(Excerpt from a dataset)
★ ★ ★ ★ ★ ★ ★
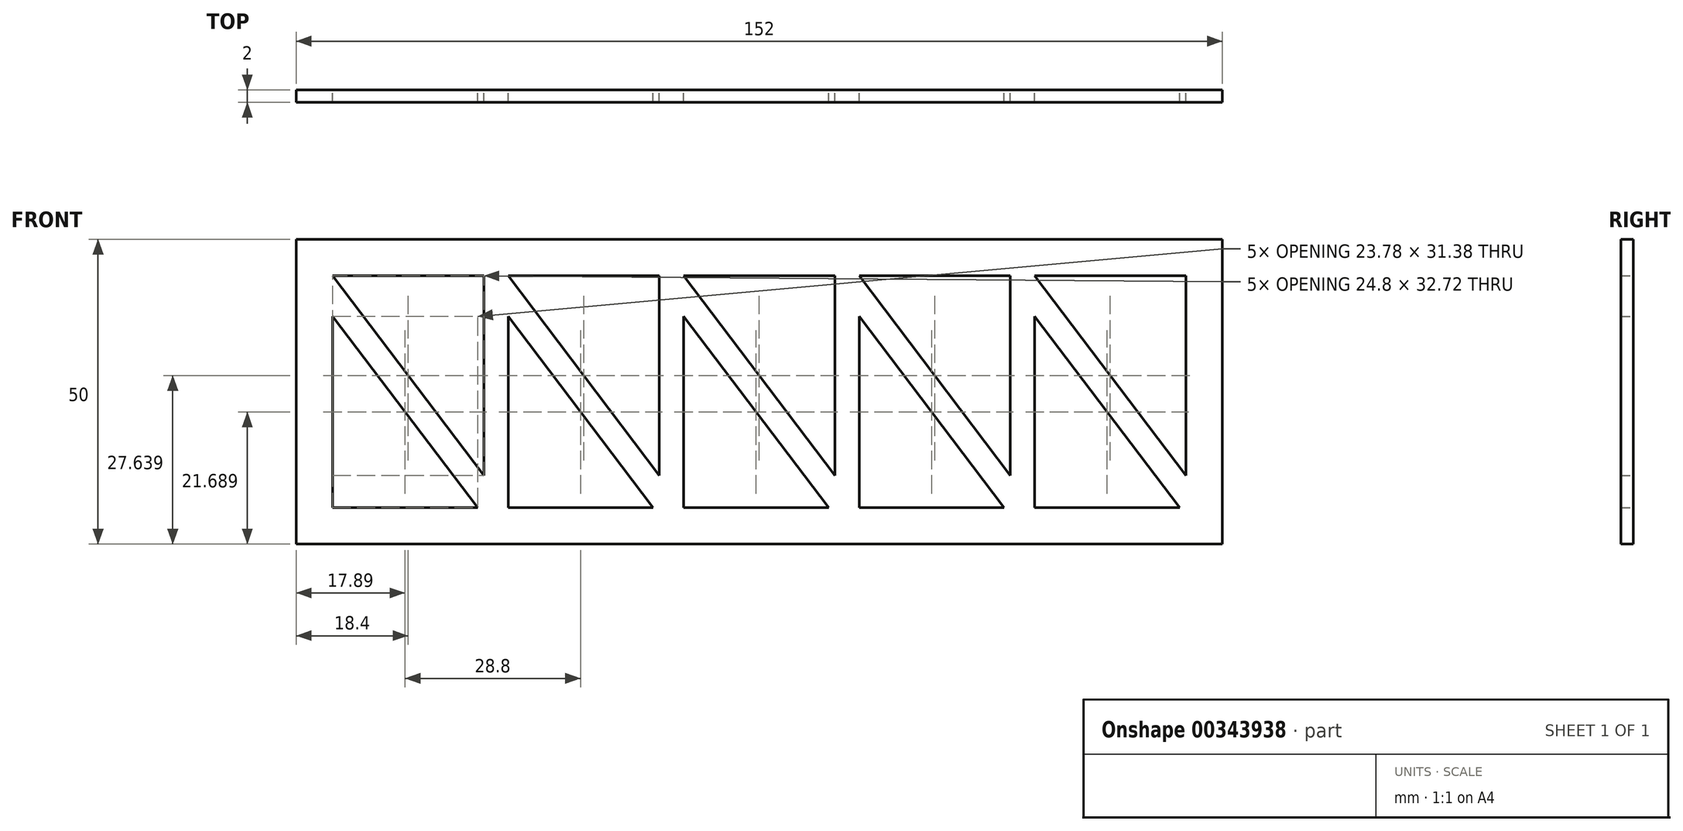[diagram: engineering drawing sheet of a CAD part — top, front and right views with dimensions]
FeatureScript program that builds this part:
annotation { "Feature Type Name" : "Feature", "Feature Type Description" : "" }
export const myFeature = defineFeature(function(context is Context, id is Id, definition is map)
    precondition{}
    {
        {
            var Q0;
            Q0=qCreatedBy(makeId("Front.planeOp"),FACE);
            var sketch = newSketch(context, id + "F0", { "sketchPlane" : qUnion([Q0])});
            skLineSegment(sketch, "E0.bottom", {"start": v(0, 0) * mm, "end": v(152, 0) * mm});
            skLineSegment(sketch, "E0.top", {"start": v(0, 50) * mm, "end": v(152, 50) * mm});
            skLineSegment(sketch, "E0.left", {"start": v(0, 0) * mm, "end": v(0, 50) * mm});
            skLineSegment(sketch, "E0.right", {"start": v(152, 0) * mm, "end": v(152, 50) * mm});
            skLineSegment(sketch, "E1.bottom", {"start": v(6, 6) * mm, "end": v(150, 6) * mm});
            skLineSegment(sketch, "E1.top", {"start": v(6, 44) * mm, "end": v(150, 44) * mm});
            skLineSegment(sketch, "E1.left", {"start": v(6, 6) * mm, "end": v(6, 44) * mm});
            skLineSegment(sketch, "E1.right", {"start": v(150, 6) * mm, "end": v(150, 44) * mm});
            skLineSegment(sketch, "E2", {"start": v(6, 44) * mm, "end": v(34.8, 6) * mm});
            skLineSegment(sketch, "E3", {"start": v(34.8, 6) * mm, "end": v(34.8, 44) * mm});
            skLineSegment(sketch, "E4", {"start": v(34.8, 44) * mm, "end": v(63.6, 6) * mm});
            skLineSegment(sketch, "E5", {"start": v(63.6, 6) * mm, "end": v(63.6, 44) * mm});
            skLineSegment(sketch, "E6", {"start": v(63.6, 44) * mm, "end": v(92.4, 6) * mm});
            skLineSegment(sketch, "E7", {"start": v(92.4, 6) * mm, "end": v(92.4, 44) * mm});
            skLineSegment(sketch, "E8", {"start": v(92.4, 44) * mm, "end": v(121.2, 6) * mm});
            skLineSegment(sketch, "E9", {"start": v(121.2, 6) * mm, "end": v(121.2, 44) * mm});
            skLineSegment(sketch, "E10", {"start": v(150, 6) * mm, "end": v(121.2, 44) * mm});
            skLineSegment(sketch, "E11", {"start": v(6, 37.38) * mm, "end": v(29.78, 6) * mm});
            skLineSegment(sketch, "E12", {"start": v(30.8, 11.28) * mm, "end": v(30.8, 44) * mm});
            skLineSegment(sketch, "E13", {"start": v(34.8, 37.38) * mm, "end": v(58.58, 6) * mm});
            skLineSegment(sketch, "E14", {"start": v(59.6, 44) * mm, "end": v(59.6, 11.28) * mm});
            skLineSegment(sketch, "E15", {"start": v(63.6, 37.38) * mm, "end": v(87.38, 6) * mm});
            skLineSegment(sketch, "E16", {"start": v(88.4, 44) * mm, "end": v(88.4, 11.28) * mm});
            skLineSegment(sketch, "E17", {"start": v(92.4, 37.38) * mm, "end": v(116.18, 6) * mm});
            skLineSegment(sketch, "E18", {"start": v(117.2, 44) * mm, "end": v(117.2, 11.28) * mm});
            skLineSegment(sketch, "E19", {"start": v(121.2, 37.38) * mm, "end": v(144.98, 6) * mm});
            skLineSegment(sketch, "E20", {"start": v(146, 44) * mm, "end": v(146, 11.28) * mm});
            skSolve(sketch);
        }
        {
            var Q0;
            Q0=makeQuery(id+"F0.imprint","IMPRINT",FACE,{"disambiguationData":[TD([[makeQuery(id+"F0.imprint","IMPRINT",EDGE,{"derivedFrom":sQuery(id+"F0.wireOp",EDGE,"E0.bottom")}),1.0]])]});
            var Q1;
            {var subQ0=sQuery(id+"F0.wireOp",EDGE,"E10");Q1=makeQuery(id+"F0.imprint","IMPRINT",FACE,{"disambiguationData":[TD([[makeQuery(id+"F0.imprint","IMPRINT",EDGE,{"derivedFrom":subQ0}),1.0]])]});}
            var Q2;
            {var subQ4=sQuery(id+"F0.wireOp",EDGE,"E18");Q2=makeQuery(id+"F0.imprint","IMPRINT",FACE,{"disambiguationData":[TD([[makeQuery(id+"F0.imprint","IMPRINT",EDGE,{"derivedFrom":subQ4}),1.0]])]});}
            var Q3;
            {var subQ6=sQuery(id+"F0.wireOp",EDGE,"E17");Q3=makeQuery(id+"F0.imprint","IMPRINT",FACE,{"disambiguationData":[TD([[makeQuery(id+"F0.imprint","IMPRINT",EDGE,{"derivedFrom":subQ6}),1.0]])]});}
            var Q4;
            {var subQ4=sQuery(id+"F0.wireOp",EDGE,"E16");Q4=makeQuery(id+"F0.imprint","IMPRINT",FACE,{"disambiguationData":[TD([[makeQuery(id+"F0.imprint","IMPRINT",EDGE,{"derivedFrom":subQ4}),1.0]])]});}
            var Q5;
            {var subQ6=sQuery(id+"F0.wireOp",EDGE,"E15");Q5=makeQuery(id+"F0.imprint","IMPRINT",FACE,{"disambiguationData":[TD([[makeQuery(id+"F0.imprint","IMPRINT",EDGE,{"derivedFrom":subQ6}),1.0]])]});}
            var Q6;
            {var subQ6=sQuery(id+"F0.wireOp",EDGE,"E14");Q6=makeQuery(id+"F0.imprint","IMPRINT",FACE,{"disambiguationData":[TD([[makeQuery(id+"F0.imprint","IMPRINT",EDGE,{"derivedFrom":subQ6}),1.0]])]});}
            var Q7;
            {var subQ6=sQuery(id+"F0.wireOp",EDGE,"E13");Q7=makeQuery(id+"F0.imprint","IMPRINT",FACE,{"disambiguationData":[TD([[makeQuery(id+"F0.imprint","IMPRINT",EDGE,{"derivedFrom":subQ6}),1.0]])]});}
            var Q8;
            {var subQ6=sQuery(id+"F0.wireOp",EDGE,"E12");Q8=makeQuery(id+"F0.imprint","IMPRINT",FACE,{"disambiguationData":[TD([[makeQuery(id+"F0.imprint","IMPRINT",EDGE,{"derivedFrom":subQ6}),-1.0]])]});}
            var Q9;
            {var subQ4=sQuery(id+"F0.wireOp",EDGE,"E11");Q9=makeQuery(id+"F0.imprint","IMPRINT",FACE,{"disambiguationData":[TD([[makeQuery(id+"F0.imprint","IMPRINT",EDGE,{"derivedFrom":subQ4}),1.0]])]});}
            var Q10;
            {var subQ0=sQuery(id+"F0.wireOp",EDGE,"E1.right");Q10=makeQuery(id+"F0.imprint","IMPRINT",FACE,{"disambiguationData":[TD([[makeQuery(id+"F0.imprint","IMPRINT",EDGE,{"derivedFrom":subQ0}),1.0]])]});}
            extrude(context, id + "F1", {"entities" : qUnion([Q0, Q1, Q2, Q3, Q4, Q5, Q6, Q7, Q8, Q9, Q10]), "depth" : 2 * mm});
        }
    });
★ ★ ★ ★ ★ ★ ★
* EXERCISE DESCRIPTION
Gather every line in the records above that contains the string "qUnion".

* TASK ANSWER
            var sketch = newSketch(context, id + "F0", { "sketchPlane" : qUnion([Q0])});
            extrude(context, id + "F1", {"entities" : qUnion([Q0, Q1, Q2, Q3, Q4, Q5, Q6, Q7, Q8, Q9, Q10]), "depth" : 2 * mm});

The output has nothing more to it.